Start of Block

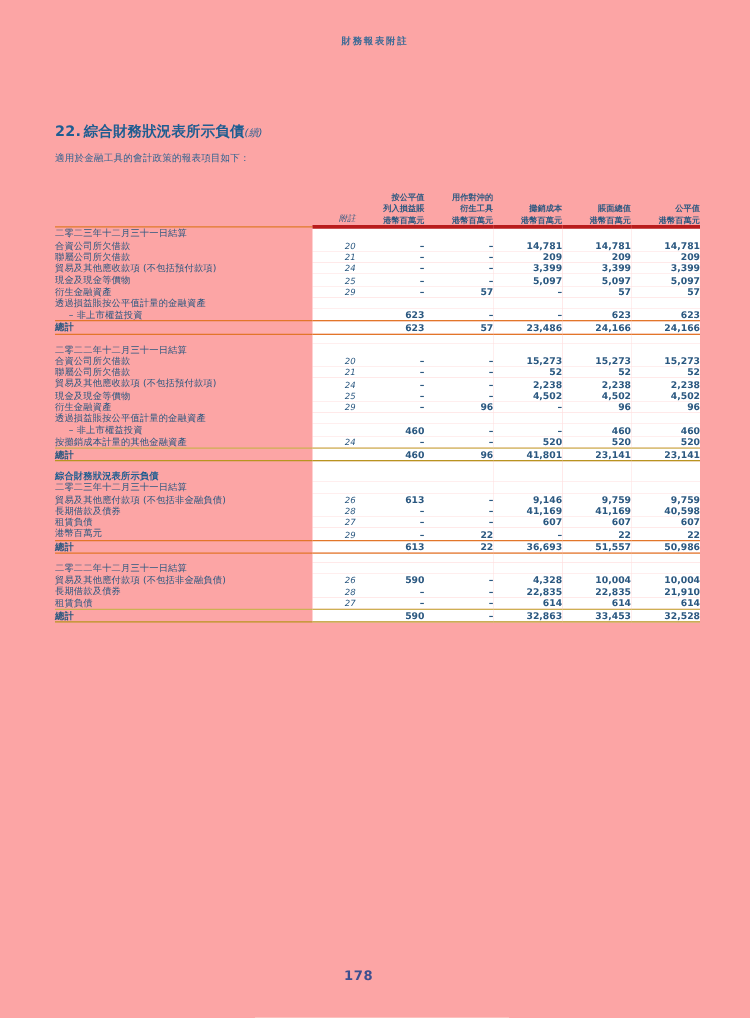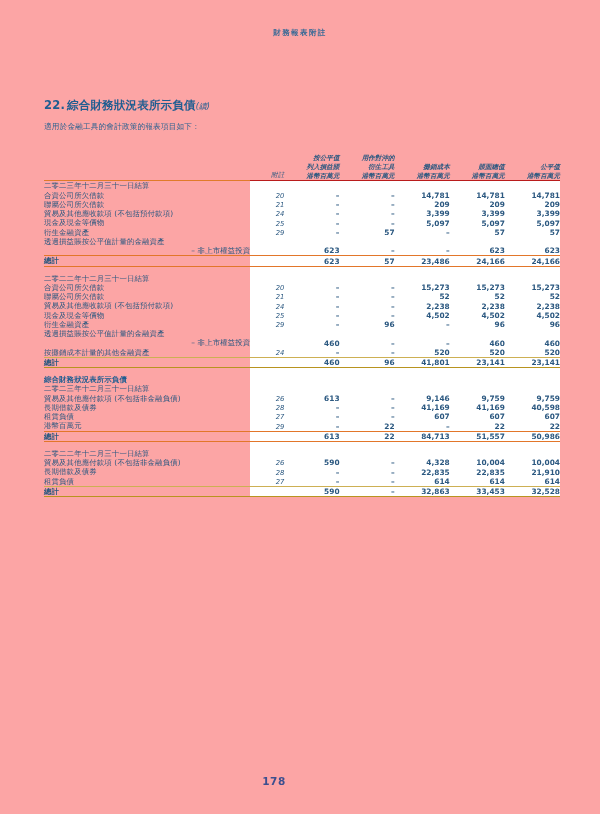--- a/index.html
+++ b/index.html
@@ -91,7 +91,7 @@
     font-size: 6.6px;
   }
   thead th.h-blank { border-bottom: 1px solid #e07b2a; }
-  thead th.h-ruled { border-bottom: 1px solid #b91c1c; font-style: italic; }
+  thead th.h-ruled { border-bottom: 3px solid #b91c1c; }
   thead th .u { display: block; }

End of Block

## Assignment
The records above are to be restated word for word, with every picture left out.

## Exercise answer
--- a/index.html
+++ b/index.html
@@ -91,7 +91,7 @@
     font-size: 6.6px;
   }
   thead th.h-blank { border-bottom: 1px solid #e07b2a; }
-  thead th.h-ruled { border-bottom: 1px solid #b91c1c; font-style: italic; }
+  thead th.h-ruled { border-bottom: 3px solid #b91c1c; }
   thead th .u { display: block; }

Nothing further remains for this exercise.